In article <974@h-sc1.UUCP> shields@h-sc1.UUCP writes:
>The original puzzle: draw random chords of a circle of radius 2r,
>what percentage of them will intersect the concentric circle of
>radius r? (This is how it was posed to us)
>
>> So depending upon which method we choose to generate random chords
>> we get an answer of 1/2, 1/3, or 1/4.  When stating that something
>> is to be chosen at random, it is important to state HOW it is to
>> be chosen at random. 
>> 
>>                                                         Dwight S. Wilson
>
>I stand corrected.

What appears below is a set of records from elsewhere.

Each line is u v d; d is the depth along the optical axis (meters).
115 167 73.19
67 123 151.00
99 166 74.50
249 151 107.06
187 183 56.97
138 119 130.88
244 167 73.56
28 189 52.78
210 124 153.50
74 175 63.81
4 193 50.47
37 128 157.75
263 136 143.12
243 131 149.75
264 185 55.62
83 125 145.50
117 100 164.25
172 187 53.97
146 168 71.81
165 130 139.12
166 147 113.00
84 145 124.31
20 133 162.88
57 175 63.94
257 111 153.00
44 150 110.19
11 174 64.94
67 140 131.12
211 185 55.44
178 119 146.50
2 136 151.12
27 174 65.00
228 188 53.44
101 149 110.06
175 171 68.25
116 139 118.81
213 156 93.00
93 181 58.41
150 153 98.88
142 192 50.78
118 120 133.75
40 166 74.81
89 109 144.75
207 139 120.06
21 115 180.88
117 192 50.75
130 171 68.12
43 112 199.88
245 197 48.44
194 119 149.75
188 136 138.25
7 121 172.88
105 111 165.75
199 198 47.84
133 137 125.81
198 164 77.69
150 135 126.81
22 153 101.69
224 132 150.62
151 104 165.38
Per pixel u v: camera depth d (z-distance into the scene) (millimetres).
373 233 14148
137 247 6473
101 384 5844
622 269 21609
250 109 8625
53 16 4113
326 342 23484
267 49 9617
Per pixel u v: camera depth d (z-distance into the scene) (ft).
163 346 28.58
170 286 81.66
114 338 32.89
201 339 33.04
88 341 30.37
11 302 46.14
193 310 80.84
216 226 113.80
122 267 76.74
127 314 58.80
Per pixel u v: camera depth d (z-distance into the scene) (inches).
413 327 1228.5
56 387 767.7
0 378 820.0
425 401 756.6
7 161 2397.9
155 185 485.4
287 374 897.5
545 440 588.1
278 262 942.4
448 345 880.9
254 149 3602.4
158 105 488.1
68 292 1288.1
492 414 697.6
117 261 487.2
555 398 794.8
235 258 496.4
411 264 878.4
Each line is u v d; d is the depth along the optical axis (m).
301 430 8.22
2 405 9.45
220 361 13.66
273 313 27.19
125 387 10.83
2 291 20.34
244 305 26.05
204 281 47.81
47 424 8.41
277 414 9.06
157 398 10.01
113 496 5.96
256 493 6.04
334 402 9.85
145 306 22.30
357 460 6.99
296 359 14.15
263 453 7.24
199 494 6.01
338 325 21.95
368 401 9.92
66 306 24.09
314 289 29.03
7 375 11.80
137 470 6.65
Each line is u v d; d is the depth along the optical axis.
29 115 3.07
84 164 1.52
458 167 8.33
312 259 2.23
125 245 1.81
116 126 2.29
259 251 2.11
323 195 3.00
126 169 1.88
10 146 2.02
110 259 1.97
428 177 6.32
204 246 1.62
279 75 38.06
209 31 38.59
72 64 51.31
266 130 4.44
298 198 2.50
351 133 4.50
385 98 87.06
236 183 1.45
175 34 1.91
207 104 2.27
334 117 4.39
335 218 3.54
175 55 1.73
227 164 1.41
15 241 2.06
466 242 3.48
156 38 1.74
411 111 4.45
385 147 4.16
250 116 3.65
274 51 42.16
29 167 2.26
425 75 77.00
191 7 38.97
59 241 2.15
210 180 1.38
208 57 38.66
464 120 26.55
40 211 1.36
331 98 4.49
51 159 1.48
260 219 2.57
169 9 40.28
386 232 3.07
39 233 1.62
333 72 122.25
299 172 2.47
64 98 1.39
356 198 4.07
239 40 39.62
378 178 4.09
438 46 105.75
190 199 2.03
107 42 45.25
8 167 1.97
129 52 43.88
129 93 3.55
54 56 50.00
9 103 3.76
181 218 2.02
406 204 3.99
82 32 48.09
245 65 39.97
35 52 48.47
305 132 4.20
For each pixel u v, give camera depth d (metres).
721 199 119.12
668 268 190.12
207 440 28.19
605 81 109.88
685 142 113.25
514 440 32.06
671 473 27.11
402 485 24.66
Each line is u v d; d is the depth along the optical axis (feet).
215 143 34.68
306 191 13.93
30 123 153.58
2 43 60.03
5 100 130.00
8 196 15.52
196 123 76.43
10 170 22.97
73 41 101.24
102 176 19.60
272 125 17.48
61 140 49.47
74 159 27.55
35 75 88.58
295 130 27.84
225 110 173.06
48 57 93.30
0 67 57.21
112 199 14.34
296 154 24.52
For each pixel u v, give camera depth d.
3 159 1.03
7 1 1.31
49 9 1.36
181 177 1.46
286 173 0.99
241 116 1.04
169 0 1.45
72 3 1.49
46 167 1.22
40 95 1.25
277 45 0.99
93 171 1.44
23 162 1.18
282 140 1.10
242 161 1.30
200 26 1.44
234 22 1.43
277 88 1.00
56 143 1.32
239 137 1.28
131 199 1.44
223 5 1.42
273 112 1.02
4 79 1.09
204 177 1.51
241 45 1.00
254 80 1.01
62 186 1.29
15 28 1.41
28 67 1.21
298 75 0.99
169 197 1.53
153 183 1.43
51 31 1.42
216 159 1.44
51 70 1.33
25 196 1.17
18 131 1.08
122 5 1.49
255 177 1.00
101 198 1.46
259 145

The problem was posed to us as intentionally ambiguous,
>but my real question for you puzzlers is to find as many different methods
>of drawing random chords that generate different percentages as you can.
>         						 It would be very
>interesting to see what others can come up with.
>
>                                         - Tom Shields
>                                           Harvard University

The problem is quite uninteresting, unless one assumes that the probabilities
involved are invariant under rotations of the circle (at least).  Even so,
it's easy to construct such distributions of chords which yield any answer
you please, between 0 and 1.

Let a be an angular coordinate on the circle, which we orient.  Then
almost every chord (the diameters excepted) is uniquely determined by, and
uniquely determines, the angle b that it makes with a radius drawn to its 
first endpoint, where b ranges between 0 and pi/2, excluding pi/2.  (To
avoid to much pedantry, I let you define 'first endpoint'.  This is why 
one orients the circle.)

"Drawing random chords" in a way that respects the symmetry of the circle
means choosing a normalized product measure on  [0, 2pi[  x  [0, pi/2[ 
(I'm fudging with the diameters) which is uniformly distributed on the
first parameter.

So choose the uniform measure   da/(2pi)  for the endpoint of the chord, 
and let m be any normalized measure for the angle to the radius.  The
measure  da X m  is normalized and respects the symmetry of the circle.  By
choosing m to have support in [pi/6, pi/2], the answer is 0.  By choosing
m to have support in [0, pi/6] the answer is 1.  A linear combination of
such m's will give any desired answer between 0 and 1.

Either more clarification of this problem needs to be given, or else it 
isn't a problem at all.

				bill huber